Gareth Morgan, Director of Gareth Morgan Investments
To the extent that the agreement between the government, the CTU, and the RBNZ delivers lower inflation, then NZ is closer to the day when the risk premium accorded our interest rates by the international capital market, can drop.
To the extent that the Reserve Bank accommodates a precipitous fall in interest rates on the back of an agreement that fails to deliver, we can expect yet more repetition of the RBNZ having to jack short rates back up to make up for previous miscalculation.
To the extent that the productivity agreements that are negotiated deliver wage rises without true productivity improvements, the impact of the agreement upon unit labour costs and inflation will be diluted.
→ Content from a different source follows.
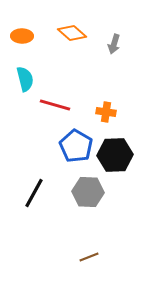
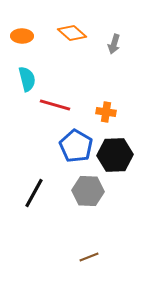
cyan semicircle: moved 2 px right
gray hexagon: moved 1 px up
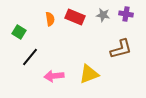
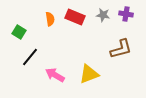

To the extent that the new National government believes there is a legitimate tradeoff between growth and inflation, then we are likely to quickly discover that the impact of last week’s agreement on financial market pricing is overtaken by that government’s enthusiasm to pursue growth via lax monetary policy.
To the extent that National is unable to accept that Labour have departed government deliberately leaving their successors a fiscal blowout that requires intensified efforts to either cull expenditures, and/or raise taxes, then the implied rise in debt financing will generate interest rate pressures that outweigh the benefits of lower inflation.
For all the ifs and buts outlined above, the agreement last week can be seen as a positive development. But if, as is their tendency, the markets regard it as a home run before the batting has even begun, then their expectations deserve to be punished. In a political environment that is increasingly stressed, with chasms opening between the alternate pretenders to the throne of National’s economic policy, it is ambitious to depend on a last hour contribution from Labour as providing a meaningful antidote to rising inflation. National yearns for drastically lower nominal interest rates. The barely disguised political backbiting between their senior members can only intensify once the election is passed, and portends a lunge for growth not long after.
The ambition of Mr Bolger to occupy the No Mans Land between his warring wet and dry factions, is testimony to the fine balance of National’s numbers. No leader of National it seems would last for long aligning to either the Peters or Richardson faction. A government so evenly divided must quickly fall prey to the lobby of vested interests as activity weakens.